David Jevans Founder and Chairman IronKey

Rumors are circulating that new guidelines on online bank account security are under consideration by the Federal Financial Institutions Examination Council (FFIEC).  IronKey supports such an initiative and as a technology leader in protecting online financial transactions, offers these insights on what problems regulators are likely to address.

“With up to $6 billion in annual financial losses from online fraud, regulators will be trying to confront the reality of this massive crime wave,” said IronKey Founder and Chairman David Jevans.  “They understand the enormous threat posed by bank phishing and financial malware stemming from loosely confederated gangs of cyber criminals using ZeuS Trojan, Spyeye and their botnets to mount these attacks on an unprecedented scale.”

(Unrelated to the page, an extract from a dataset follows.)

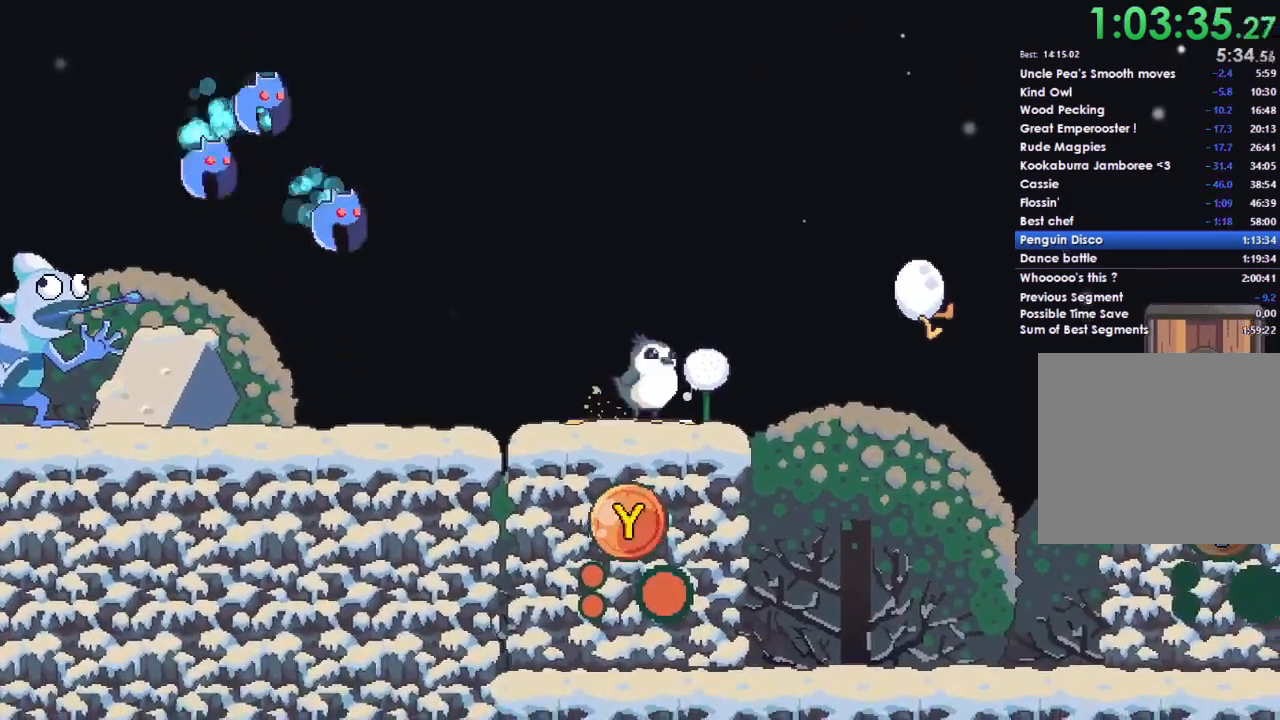
{"buttons": [], "left_stick": "center", "right_stick": "center", "events": []}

In Jevans’ view, look for regulators to issue guidelines on how solve these types of threats:

• Man-in-the-browser attacks render strong authentication useless: In this scenario, malware on a client PC waits until a customer is logged into their bank site, and then spawns a separate hidden window within the session to make fraudulent transactions.  Even strong authentication cannot stop this type of attack, which takes place after the client is authenticated.
• Unique attack signatures make AV software ineffective:  Viruses are now designed to evolve their attack, or “signature,” after even as few as one infection.  This lets them slip past anti-virus software unnoticed, since AV software is based on known signatures.
• Client PC endpoints cannot be trusted: More than 50 percent of PCs are infected with some kind of malware, and hackers spend months targeting individual CEOs or businesses to loot their commercial checking accounts or steal intellectual property. 
• ZeuS Trojan and Spyeye:  These are not individual viruses but are complete toolkits for sale on the Web.  With a full suite of applications and developers around the world adding new capabilities all the time, these programs make it easy for thieves to mount very sophisticated attacks and keep them constantly changing. 

“The last major guidance from the FFIEC focused on two-factor authentication, but simply beefing up those requirements won’t cut it today.  An indication of how they might shape new guidelines can be gleaned from what was already issued by the FBI and NACHA for commercial bank accounts,” said Jevans.

The FBI and NACHA issued 25 recommendations to fight commercial online banking fraud, but the most telling is to use a dedicated computer for online banking.  This means having a PC that is not used for Internet browsing, email or any other functions other than online banking.  In addition, the PC must be protected with up-to-date AV software and use two-factor authentication to access online bank accounts securely.

While a dedicated PC for online banking might seem onerous, the idea of keeping an endpoint out of reach from malware has merit.  What regulators may have in mind is to require an isolated environment for online banking that is invulnerable to any malware problems on a PC.

Such an approach would in fact mirror IronKey’s own strategy, proven effective at stopping the more than 70,000 ZeuS Trojan variants produced annually.  To help protect online banking users from financial malware, IronKey developed Trusted Access for Banking, a solution that provides a secure and trusted endpoint independent of the client PC, following the FBI and NACHA guidelines.  It is a secure IronKey USB device, network and server that together provide a separate, dedicated computing environment for commercial banking with automatic software updates, built-in malware scanning and two-factor SecurID authentication.

IronKey recently produced a 20-minute online webcast, aimed at banking executives, commercial online banking customers and enterprises, that explains the latest bank phishing attacks, the ZeuS Trojan and Spyeye, the "mule" economy and dozens of other topics relevant to understanding and fighting this serious crime wave.  “Protecting Online Banking Customers from Evolving Cyber Crime Threats” reports real world scenarios and statistics, presented by security industry insider Jevans. 

Beyond his experiences with IronKey’s clients and security scientists, Jevans’ insights are further shaped by his active involvement with law enforcement agencies and financial services companies as the chairman of the Anti-Phishing Working Group (APWG), a consortium of more than 1,500 organizations dedicated to fighting email fraud and identity theft online.  The group's sponsors and research partners include the American Bankers Association, eBay, PayPal, VeriSign and Entrust.

IronKey provides essential security products for mobile and remote workers. IronKey solutions protect remote workers from the threats of data loss, compromise of passwords and computers infected by malicious software and crimeware. IronKey multi-function devices connect to a computer's USB port and are easy to manage with the IronKey management service. This allows users to securely carry sensitive corporate data, strongly authenticate to VPNs and corporate networks and isolate remote workers from malicious software and crimeware. IronKey customers include Fortune 500 companies, healthcare providers, financial institutions and government agencies around the world.